After running this code, the resulting DataFrame provides a summary of minute-level statistics for all three users. The table includes columns for **User ID**, **Non-Zero Minutes**, **Missing Data**, **Average Steps**, **Maximum Steps**, **inimum Steps**, and **Standard Deviation**. This summary helps us understand the distribution and consistency of each user's step counts across different minutes.  

From the result table, it shows that:
1. **User ID 1844505072:** This user has a very low average step count but shows significant variability with a maximum step count of 115. The low average and relatively high maximum suggest occasional bursts of activity amidst generally low activity levels.

2. **User ID 1927972279:** This user has an average step count of 0, indicating minimal overall activity, with occasional high counts reaching up to 117. Despite the lack of regular activity, there are instances of higher step counts, though they do not significantly impact the overall average.

3. **User ID 2022484408:** This user has the highest average step count of 7 and the greatest variability with a maximum of 176 steps.
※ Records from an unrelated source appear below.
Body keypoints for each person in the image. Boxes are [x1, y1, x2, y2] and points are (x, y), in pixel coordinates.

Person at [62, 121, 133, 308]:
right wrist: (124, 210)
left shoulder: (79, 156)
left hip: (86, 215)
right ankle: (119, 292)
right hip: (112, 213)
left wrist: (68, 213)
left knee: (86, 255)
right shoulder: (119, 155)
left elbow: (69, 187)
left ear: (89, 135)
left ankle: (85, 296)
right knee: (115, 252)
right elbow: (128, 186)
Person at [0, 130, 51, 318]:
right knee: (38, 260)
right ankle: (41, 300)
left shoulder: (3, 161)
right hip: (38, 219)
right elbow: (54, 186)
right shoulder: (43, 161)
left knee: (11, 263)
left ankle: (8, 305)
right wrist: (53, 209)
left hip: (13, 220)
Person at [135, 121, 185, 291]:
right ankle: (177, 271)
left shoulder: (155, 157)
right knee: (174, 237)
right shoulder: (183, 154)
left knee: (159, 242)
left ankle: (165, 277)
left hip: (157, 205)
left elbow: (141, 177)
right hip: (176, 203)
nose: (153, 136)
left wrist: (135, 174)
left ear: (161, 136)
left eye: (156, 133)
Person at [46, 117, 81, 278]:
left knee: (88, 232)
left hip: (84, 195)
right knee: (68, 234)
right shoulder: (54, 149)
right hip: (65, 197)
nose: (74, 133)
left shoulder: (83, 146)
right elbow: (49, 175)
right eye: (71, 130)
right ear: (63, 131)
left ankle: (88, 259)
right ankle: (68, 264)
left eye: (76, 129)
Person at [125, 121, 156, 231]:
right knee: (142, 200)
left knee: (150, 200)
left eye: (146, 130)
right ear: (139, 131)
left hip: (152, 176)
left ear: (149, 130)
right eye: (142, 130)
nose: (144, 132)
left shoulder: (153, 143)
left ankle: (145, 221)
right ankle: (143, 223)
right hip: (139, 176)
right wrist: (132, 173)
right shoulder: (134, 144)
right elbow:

The higher average and standard deviation suggest more consistent and varied activity throughout the day compared to the other users.

## Conclusion
Start date: 16/09/2024  
End date: 16/09/2024  
  
From the data exploration, I found:
- No missing data was observed.  
- Step counts vary widely among individuals, with distinct patterns emerging in daily and minute data.
- All the results are stored in the dataframe for further analysis.  

**Relation to Driving Problem:** The analysis reveals that the users often experience periods of inactivity, as their step counts vary widely. This confirms that activity levels differ significantly among individuals, with some users being more prone to inactivity.